SAINT LAURENT, Quebec, June 14, 2018 (GLOBE NEWSWIRE) -- IntelGenx Technologies Corp. (TSX-V:IGX) (OTCQX:IGXT) (the “Company” or “IntelGenx”) announces that it intends to issue 307,070 common shares of the Corporation (the “Common Shares”) at a deemed price of $0.99 per Common Share in payment of an aggregate of $304,000 in interest owing on the Corporation’s 8.00% convertible unsecured subordinated debentures due June 30, 2020 (the “Debentures”).

Under the terms of the trust indenture governing the Debentures (the “Indenture”), the Corporation has the option to pay the semi-annual interest on the Debentures in either cash or Common Shares, subject to customary conditions set forth in the Indenture. The issuance of the Common Shares in payment of interest on the Debentures is subject to the acceptance by the TSX Venture Exchange Inc. The Common Shares issued in payment of interest on the Debentures will be issued pursuant to exemptions from the prospectus requirements of applicable securities laws.

This press release does not constitute an offer to sell, or a solicitation of an offer to buy, securities in any jurisdiction where not permitted by law.

About IntelGenx

Established in 2003, IntelGenx is a leading oral drug delivery company primarily focused on the development and manufacturing of innovative pharmaceutical oral films based on its proprietary VersaFilm™ technology platform.

IntelGenx' highly skilled team provides comprehensive pharmaceuticals services to pharmaceutical partners, including R&D, analytical method development, clinical monitoring, IP and regulatory services. IntelGenx' state-of-the-art manufacturing facility, established for the VersaFilm™ technology platform, supports lab-scale to pilot and commercial-scale production, offering full service capabilities to its clients. More information about the Company can be found at www.intelgenx.com.

Forward-Looking Information and Statements

This document may contain forward-looking information or forward-looking statements within the meaning of applicable U.S. and Canadian securities laws. These statements are statements that are not purely historical. No assurance can be given that the issuance of the Common Shares in payment of interest owing will be completed. All forward-looking statements are expressly qualified in their entirety by this cautionary statement. Because these forward-looking statements are subject to a number of risks and uncertainties, IntelGenx' actual results could differ materially from those expressed or implied by these forward-looking statements.

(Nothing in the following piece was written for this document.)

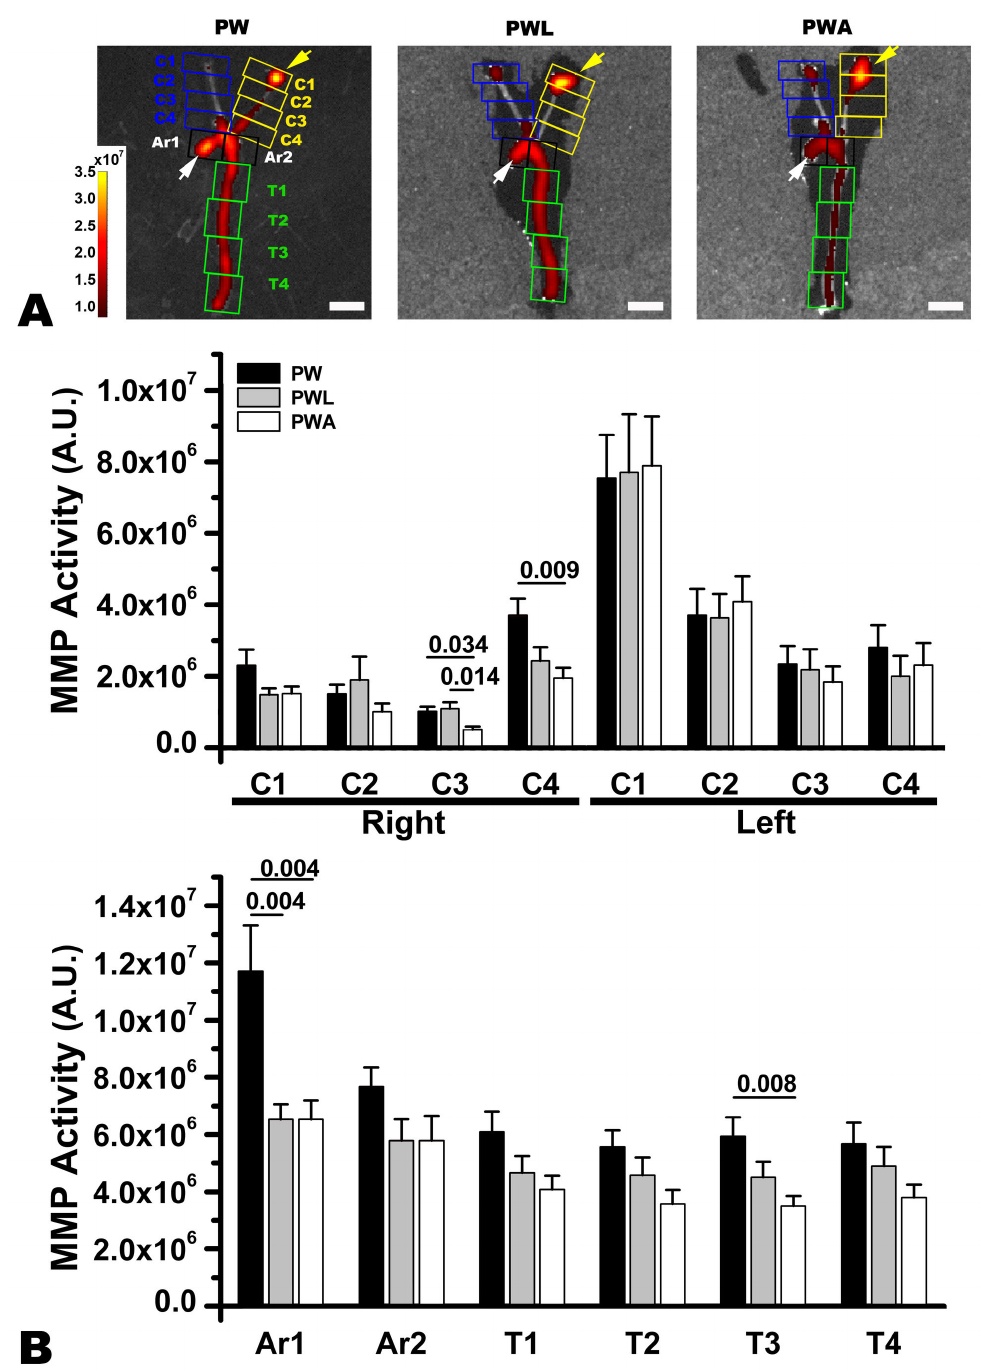
Figure 3. LiCl or atorvastatin treatment to attenuate matrix metalloproteinase (MMP)-2/9-related NIRF signal intensities in the aortic arch, but not in the ligated area of the common carotid artery (CCA). Two weeks after partial ligation of the left CCA, lower MMP-2/9-related NIRF signal intensities are observed in the proximal part of the aortic arch of the representative ApoE -/- mouse fed on a western diet with LiCl (PWL) or atorvastatin (PWA) than in that of the animal without treatment (PW) (white arrows); however, no inter-group differences are observed in the ligated area of the CCA (yellow arrows). Pseudo-color overlay with numbers (arbitrary unit) represents signal intensities (arbitrary unit). Quantitative data (B) corroborate the above findings. MMP activity was also attenuated in the proximal right CCA near the aortic arch (C3 and C4) and descending aorta (T3) of the western diet-fed mice treated with atorvastatin. Statistically significant p values from paired-t tests are provided. Scale-bar, 5 mm. doi: 10.1371/journal.pone.0073451.g003 PLOS ONE |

Factors that could cause or contribute to such differences include, but are not limited to, failure to obtain TSX Venture Exchange acceptance of the issuance of the Common Shares in payment of interest owing, failure to satisfy the conditions to issuance provided for in the Indenture and those discussed under the heading “Risk Factors” in the Registration Statement and in IntelGenx' annual report on Form 10-K, filed with the United States Securities and Exchange Commission and available at www.sec.gov, and also filed with Canadian securities regulatory authorities and www.sedar.com. IntelGenx assumes no obligation to update any such forward-looking statements.

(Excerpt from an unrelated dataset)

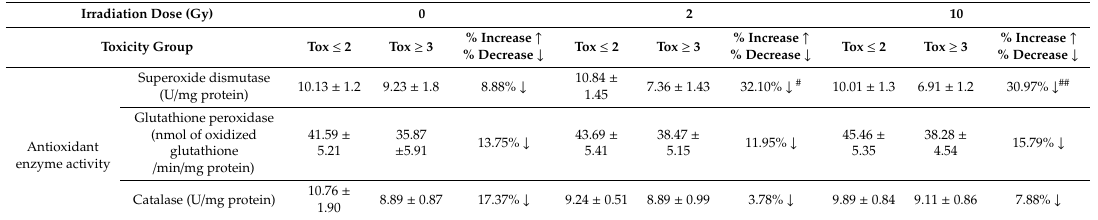
Table 4. Antioxidant enzyme activities in erythrocyte lysates in both groups of patients. Groups Tox ≤ 2 and Tox ≥ 3 correspond to patients presenting grade 2 or less and grade 3 or more of late skin reactions after RT according to RTOG / EORTC, respectively. Percentages of increase and decrease were calculated to compare Tox ≥ 3 vs. Tox ≤ 2 group. # for p < 0.05 and ## for p < 0.005 for Tox ≥ 3 compared to Tox ≤ 2 group.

Although the Company believes that the expectations and assumptions on which Forward-Looking Information is based are reasonable, readers of this press release are cautioned not to rely unduly on this Forward-Looking Information since no assurance can be given that they will prove to be correct. The Company does not undertake any obligation to update or revise any Forward-Looking Information, whether as a result of events or circumstances occurring after the date of this press release, unless so required by legislation.

For more information, please contact:

Stephen Kilmer
Investor Relations
(514) 331-7440 ext 232
stephen@intelgenx.com

OR

Andre Godin, CPA, CA
Executive Vice-President and CFO
IntelGenx Technologies Corp.
(514) 331-7440 ext 203
andre@intelgenx.com

Neither TSX Venture Exchange nor its Regulation Services Provider (as that term is defined in policies of the TSX Venture Exchange) accepts responsibility for the adequacy or accuracy of this release.

No securities regulatory authority has either approved or disapproved of the contents of this press release. This press release does not constitute an offer to sell or a solicitation of an offer to buy any securities of the Company in any jurisdiction in which such offer or solicitation of sale would be unlawful.